We told students they were being prepared for college, and we believed it. But then graduates went off to college only to drop out or come back and report that they were struggling. . . . Despite our hard work, many of our students simply did not have the literacy skills they needed to access texts nor articulate their analysis of those texts in writing—the very skills that tests, even if imperfectly, are designed to measure. We had told many of these students that they were ready, that they were “good” students. We told their parents the same. They took out loans based off those assurances. But the students weren’t ready, their scores told us so, and they and their families are paying for it—literally.
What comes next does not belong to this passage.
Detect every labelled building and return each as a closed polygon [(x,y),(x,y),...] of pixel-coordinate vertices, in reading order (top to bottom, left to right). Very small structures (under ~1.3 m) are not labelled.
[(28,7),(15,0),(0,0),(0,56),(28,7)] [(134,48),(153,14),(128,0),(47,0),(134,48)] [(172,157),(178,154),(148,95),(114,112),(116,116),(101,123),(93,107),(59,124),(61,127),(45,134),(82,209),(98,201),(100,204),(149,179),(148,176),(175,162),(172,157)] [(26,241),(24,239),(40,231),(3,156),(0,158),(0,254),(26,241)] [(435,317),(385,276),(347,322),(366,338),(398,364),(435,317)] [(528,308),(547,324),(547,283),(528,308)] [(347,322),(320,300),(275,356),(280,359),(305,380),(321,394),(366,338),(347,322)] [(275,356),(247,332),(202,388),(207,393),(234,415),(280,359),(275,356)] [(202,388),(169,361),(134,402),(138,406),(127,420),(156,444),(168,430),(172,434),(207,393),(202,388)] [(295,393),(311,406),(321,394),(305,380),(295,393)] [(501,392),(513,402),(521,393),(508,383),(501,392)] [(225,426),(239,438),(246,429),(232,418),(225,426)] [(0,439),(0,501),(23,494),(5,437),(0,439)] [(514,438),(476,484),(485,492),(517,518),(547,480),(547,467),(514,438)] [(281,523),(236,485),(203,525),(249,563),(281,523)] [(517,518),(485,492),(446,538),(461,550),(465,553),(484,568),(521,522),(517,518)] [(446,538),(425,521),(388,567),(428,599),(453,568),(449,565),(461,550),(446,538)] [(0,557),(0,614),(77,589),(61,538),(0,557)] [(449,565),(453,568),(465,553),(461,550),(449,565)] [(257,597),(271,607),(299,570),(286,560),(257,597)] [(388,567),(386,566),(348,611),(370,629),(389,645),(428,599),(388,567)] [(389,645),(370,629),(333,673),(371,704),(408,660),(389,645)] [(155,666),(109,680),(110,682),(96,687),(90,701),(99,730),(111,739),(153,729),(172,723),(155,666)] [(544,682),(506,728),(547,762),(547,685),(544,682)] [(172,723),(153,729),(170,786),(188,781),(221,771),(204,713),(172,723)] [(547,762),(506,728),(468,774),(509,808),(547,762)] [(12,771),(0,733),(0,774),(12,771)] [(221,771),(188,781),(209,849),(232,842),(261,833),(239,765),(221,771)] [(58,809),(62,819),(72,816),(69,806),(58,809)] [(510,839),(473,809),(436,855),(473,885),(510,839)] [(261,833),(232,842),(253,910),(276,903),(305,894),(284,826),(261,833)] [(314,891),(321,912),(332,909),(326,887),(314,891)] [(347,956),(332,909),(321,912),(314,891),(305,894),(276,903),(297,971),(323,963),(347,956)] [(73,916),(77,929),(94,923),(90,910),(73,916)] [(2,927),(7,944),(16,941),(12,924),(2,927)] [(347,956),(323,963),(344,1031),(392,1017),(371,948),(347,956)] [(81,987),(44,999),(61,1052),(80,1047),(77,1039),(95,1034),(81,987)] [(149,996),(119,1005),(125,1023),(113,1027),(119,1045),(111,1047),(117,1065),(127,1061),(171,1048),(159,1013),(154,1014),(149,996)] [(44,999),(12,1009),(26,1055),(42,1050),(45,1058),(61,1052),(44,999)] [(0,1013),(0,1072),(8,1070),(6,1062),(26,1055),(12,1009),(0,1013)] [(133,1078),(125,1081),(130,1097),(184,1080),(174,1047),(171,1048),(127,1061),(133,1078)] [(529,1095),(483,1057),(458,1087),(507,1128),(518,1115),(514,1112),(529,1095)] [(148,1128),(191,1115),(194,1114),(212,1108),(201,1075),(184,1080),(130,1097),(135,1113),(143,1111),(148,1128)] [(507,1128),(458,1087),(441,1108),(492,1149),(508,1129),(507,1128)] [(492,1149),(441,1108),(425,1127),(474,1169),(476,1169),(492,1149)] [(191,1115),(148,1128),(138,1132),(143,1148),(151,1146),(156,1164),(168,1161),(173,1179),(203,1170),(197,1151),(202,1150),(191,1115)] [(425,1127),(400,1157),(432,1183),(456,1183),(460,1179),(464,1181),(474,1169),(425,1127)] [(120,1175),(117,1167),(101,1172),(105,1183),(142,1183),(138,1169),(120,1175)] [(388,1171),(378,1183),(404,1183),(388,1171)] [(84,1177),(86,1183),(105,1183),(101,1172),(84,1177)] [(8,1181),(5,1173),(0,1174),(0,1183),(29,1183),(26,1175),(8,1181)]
Standardized tests don’t measure everything that’s important, writes Williams-Virden. But “they do measure a basic literacy level necessary in order for students to effectively pursue their passions.”

. . . the difference between a 17 and a 23 on the ACT, or “meets” and “does not meet” on the MCA, is tremendous. I have taught many brilliant students who did not meet state standards, and who went on to drop out of or struggle in college. This does not mean those students are not brilliant, but it does mean that our education system failed to give them all the skills they needed to succeed.

For all their shortcomings, “standardized tests results are solid predictors for how kids will do after high school,” Williams-Virden concludes. “They help hold us educators accountable in a way that we need.”